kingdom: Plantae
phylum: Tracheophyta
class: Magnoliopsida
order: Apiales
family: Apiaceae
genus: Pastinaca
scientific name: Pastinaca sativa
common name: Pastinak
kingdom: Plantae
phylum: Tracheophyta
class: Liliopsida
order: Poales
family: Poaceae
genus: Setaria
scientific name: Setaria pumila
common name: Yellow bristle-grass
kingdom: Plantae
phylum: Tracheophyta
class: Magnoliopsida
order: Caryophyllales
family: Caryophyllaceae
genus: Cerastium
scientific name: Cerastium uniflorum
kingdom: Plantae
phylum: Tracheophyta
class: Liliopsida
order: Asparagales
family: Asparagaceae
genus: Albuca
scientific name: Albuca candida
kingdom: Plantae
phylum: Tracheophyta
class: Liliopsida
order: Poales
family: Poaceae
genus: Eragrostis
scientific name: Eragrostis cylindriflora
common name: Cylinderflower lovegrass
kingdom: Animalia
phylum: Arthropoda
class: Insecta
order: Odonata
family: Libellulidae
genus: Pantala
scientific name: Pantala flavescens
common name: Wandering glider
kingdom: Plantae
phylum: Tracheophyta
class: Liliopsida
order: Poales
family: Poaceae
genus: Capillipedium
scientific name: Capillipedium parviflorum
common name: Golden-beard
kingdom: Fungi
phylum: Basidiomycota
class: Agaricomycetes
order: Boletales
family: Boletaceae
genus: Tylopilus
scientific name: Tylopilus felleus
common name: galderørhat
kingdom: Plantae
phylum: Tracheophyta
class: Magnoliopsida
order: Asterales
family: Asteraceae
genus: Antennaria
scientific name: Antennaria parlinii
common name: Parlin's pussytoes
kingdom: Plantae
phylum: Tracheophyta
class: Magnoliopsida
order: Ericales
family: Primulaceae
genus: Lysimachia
______________________________
# Task details
Copy the lines above, reproducing every record in full without any change.

# Solved problem
kingdom: Plantae
phylum: Tracheophyta
class: Magnoliopsida
order: Apiales
family: Apiaceae
genus: Pastinaca
scientific name: Pastinaca sativa
common name: Pastinak
kingdom: Plantae
phylum: Tracheophyta
class: Liliopsida
order: Poales
family: Poaceae
genus: Setaria
scientific name: Setaria pumila
common name: Yellow bristle-grass
kingdom: Plantae
phylum: Tracheophyta
class: Magnoliopsida
order: Caryophyllales
family: Caryophyllaceae
genus: Cerastium
scientific name: Cerastium uniflorum
kingdom: Plantae
phylum: Tracheophyta
class: Liliopsida
order: Asparagales
family: Asparagaceae
genus: Albuca
scientific name: Albuca candida
kingdom: Plantae
phylum: Tracheophyta
class: Liliopsida
order: Poales
family: Poaceae
genus: Eragrostis
scientific name: Eragrostis cylindriflora
common name: Cylinderflower lovegrass
kingdom: Animalia
phylum: Arthropoda
class: Insecta
order: Odonata
family: Libellulidae
genus: Pantala
scientific name: Pantala flavescens
common name: Wandering glider
kingdom: Plantae
phylum: Tracheophyta
class: Liliopsida
order: Poales
family: Poaceae
genus: Capillipedium
scientific name: Capillipedium parviflorum
common name: Golden-beard
kingdom: Fungi
phylum: Basidiomycota
class: Agaricomycetes
order: Boletales
family: Boletaceae
genus: Tylopilus
scientific name: Tylopilus felleus
common name: galderørhat
kingdom: Plantae
phylum: Tracheophyta
class: Magnoliopsida
order: Asterales
family: Asteraceae
genus: Antennaria
scientific name: Antennaria parlinii
common name: Parlin's pussytoes
kingdom: Plantae
phylum: Tracheophyta
class: Magnoliopsida
order: Ericales
family: Primulaceae
genus: Lysimachia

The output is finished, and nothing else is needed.